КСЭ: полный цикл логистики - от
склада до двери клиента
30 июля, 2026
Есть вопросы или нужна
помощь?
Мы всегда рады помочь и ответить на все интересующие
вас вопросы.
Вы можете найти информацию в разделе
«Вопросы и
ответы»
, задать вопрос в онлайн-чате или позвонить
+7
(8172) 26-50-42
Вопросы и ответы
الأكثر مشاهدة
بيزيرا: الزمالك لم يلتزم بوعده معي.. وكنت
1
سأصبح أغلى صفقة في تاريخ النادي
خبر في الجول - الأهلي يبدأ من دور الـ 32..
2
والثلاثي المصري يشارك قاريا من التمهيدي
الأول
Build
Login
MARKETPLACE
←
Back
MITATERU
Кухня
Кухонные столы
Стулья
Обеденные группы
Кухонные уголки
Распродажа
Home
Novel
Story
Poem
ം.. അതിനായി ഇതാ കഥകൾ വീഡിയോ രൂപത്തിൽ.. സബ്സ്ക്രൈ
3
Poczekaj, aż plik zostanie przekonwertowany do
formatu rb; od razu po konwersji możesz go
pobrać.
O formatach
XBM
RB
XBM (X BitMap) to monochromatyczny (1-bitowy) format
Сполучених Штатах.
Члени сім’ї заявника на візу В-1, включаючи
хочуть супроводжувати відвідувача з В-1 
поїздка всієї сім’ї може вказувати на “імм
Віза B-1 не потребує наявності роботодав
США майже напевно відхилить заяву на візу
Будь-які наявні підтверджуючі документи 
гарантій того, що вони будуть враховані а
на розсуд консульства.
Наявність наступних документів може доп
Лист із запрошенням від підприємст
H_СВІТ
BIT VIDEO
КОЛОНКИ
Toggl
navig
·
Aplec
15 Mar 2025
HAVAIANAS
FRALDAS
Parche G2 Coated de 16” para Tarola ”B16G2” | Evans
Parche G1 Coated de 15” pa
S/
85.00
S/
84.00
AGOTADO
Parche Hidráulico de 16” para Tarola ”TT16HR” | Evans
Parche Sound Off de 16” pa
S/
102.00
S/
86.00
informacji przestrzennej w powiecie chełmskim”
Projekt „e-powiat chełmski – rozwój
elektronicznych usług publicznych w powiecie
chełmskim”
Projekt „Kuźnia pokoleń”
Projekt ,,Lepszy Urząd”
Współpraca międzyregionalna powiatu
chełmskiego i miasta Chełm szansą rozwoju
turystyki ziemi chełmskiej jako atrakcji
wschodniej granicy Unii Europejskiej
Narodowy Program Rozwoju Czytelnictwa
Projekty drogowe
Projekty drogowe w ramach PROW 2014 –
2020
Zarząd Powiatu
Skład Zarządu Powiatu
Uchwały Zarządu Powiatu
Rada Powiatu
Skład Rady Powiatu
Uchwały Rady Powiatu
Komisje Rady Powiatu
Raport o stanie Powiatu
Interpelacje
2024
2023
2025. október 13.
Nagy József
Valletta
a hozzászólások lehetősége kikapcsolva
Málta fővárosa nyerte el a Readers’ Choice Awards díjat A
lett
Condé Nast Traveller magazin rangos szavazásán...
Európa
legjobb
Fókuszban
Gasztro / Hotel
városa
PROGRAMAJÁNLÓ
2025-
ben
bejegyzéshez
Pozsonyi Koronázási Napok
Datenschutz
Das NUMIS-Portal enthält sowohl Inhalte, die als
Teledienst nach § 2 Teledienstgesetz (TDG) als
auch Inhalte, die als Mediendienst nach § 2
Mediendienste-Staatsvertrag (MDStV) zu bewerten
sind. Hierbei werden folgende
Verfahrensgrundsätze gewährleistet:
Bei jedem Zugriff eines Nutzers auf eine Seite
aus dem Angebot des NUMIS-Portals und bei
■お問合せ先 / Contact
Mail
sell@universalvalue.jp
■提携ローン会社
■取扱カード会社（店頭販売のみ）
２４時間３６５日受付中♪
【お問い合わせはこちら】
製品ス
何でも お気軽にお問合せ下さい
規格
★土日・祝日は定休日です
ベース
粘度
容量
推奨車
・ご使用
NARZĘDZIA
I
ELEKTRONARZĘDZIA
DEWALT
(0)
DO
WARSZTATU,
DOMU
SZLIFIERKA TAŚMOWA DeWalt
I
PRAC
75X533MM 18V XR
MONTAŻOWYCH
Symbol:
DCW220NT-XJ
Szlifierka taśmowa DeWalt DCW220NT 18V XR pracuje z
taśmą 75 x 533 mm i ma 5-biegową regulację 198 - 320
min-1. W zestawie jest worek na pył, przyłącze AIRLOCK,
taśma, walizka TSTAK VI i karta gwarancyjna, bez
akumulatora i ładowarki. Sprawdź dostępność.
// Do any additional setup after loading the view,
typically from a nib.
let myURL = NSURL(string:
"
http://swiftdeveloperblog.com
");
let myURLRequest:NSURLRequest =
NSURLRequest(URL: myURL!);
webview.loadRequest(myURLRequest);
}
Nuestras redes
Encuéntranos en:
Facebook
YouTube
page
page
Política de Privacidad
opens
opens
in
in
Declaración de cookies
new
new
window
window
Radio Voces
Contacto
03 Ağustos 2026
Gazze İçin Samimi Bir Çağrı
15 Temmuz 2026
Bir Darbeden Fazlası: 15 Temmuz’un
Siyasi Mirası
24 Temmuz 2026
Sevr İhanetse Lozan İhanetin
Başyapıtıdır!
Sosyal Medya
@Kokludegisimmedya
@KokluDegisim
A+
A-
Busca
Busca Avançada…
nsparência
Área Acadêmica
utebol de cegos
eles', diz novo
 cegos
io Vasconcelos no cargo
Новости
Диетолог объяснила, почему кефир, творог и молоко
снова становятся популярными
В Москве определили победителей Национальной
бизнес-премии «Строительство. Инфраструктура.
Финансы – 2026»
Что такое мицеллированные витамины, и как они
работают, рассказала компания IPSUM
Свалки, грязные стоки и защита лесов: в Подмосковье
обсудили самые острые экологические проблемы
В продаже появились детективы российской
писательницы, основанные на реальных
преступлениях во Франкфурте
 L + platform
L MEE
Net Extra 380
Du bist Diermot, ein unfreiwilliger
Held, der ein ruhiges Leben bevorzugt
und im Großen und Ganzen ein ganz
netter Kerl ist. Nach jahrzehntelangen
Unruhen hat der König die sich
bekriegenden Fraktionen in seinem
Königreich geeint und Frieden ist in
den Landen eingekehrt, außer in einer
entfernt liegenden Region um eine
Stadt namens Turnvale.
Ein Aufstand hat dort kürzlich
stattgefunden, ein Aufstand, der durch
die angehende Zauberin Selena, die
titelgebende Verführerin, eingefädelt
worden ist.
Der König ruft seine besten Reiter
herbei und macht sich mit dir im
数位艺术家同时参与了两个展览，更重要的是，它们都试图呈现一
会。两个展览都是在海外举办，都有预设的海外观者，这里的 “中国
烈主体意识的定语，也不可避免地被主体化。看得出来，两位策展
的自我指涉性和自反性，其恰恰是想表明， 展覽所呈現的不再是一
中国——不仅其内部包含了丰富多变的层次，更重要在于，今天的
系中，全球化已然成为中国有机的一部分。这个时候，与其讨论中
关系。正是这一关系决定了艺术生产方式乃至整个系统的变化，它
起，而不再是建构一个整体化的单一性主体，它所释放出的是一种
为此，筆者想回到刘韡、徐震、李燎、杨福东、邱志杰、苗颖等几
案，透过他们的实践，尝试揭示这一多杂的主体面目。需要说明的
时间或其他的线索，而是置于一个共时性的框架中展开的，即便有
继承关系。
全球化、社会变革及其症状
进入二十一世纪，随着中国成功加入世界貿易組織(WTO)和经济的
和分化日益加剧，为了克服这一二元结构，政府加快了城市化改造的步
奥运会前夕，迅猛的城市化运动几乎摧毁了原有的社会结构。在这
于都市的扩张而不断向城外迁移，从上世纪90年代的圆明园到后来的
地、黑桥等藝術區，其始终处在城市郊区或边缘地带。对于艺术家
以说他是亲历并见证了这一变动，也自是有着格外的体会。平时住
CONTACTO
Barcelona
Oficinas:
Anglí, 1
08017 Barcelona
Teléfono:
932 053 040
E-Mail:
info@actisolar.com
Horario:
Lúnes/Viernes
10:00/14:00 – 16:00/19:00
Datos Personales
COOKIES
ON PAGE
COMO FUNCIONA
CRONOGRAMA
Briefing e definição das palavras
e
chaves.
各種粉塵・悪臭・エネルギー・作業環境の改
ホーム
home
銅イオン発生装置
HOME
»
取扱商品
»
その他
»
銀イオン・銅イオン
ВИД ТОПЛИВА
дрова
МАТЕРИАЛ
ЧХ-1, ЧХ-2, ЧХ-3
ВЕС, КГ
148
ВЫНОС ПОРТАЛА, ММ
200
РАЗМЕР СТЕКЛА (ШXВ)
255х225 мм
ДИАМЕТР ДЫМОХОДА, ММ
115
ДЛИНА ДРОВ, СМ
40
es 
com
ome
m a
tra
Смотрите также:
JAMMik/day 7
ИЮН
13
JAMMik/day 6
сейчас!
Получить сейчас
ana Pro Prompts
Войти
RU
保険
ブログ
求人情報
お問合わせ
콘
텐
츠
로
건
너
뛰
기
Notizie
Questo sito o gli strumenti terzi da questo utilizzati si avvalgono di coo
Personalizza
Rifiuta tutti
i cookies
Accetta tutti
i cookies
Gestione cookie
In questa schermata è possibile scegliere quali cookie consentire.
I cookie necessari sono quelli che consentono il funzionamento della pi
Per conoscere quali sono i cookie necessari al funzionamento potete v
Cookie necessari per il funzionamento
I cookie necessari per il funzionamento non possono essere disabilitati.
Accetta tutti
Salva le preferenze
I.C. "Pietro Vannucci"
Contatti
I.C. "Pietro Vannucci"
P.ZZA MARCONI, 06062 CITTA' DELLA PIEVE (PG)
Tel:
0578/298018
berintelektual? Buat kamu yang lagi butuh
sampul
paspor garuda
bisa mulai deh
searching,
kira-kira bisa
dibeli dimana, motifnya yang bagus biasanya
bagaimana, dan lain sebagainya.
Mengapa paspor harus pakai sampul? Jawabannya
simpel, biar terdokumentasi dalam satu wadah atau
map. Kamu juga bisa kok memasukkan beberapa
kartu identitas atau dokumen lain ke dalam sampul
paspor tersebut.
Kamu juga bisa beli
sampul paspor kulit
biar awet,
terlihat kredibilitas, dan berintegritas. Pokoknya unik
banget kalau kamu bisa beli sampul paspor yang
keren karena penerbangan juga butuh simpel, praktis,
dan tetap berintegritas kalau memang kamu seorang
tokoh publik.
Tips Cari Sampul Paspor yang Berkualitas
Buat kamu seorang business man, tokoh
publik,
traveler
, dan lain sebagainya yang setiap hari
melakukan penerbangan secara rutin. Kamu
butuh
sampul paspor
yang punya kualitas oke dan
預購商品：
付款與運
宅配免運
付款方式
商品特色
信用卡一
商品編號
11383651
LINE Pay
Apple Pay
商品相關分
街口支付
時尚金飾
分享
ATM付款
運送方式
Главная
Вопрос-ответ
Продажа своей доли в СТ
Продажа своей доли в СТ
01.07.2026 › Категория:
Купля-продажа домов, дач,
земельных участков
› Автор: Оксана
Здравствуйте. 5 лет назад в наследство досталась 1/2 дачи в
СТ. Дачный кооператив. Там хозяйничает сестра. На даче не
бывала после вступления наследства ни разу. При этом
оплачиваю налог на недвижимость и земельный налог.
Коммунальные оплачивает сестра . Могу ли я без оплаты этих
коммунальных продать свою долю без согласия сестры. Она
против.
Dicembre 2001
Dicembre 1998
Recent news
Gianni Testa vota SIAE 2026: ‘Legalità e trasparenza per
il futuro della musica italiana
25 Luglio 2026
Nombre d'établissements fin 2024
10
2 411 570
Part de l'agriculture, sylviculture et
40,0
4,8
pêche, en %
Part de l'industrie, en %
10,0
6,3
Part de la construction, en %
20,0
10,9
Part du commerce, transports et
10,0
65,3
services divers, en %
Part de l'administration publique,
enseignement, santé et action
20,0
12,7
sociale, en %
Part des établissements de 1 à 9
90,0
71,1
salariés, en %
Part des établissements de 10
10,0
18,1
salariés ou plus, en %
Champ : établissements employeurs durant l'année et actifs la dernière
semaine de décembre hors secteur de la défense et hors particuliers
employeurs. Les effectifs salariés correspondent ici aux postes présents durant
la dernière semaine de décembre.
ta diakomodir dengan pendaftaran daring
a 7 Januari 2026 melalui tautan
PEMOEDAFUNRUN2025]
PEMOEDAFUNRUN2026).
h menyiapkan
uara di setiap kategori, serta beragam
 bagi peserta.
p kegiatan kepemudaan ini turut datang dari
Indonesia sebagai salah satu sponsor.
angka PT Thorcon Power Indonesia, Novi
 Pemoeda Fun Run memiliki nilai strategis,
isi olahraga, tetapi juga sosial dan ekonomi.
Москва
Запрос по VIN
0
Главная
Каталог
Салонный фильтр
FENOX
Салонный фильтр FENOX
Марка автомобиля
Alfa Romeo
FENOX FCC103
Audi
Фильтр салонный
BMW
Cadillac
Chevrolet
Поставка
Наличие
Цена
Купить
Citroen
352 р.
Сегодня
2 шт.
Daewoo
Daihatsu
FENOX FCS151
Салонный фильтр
------
* [What you should do]:
From the records above, retype only the lines starting at the line that contains "entfernt liegenden Region um eine" and ending at the line that contains "和分化日益加剧，为了克服这一二元结构，政府加快了城市化改造的步", both included.

* [Task result]:
entfernt liegenden Region um eine
Stadt namens Turnvale.
Ein Aufstand hat dort kürzlich
stattgefunden, ein Aufstand, der durch
die angehende Zauberin Selena, die
titelgebende Verführerin, eingefädelt
worden ist.
Der König ruft seine besten Reiter
herbei und macht sich mit dir im
数位艺术家同时参与了两个展览，更重要的是，它们都试图呈现一
会。两个展览都是在海外举办，都有预设的海外观者，这里的 “中国
烈主体意识的定语，也不可避免地被主体化。看得出来，两位策展
的自我指涉性和自反性，其恰恰是想表明， 展覽所呈現的不再是一
中国——不仅其内部包含了丰富多变的层次，更重要在于，今天的
系中，全球化已然成为中国有机的一部分。这个时候，与其讨论中
关系。正是这一关系决定了艺术生产方式乃至整个系统的变化，它
起，而不再是建构一个整体化的单一性主体，它所释放出的是一种
为此，筆者想回到刘韡、徐震、李燎、杨福东、邱志杰、苗颖等几
案，透过他们的实践，尝试揭示这一多杂的主体面目。需要说明的
时间或其他的线索，而是置于一个共时性的框架中展开的，即便有
继承关系。
全球化、社会变革及其症状
进入二十一世纪，随着中国成功加入世界貿易組織(WTO)和经济的
和分化日益加剧，为了克服这一二元结构，政府加快了城市化改造的步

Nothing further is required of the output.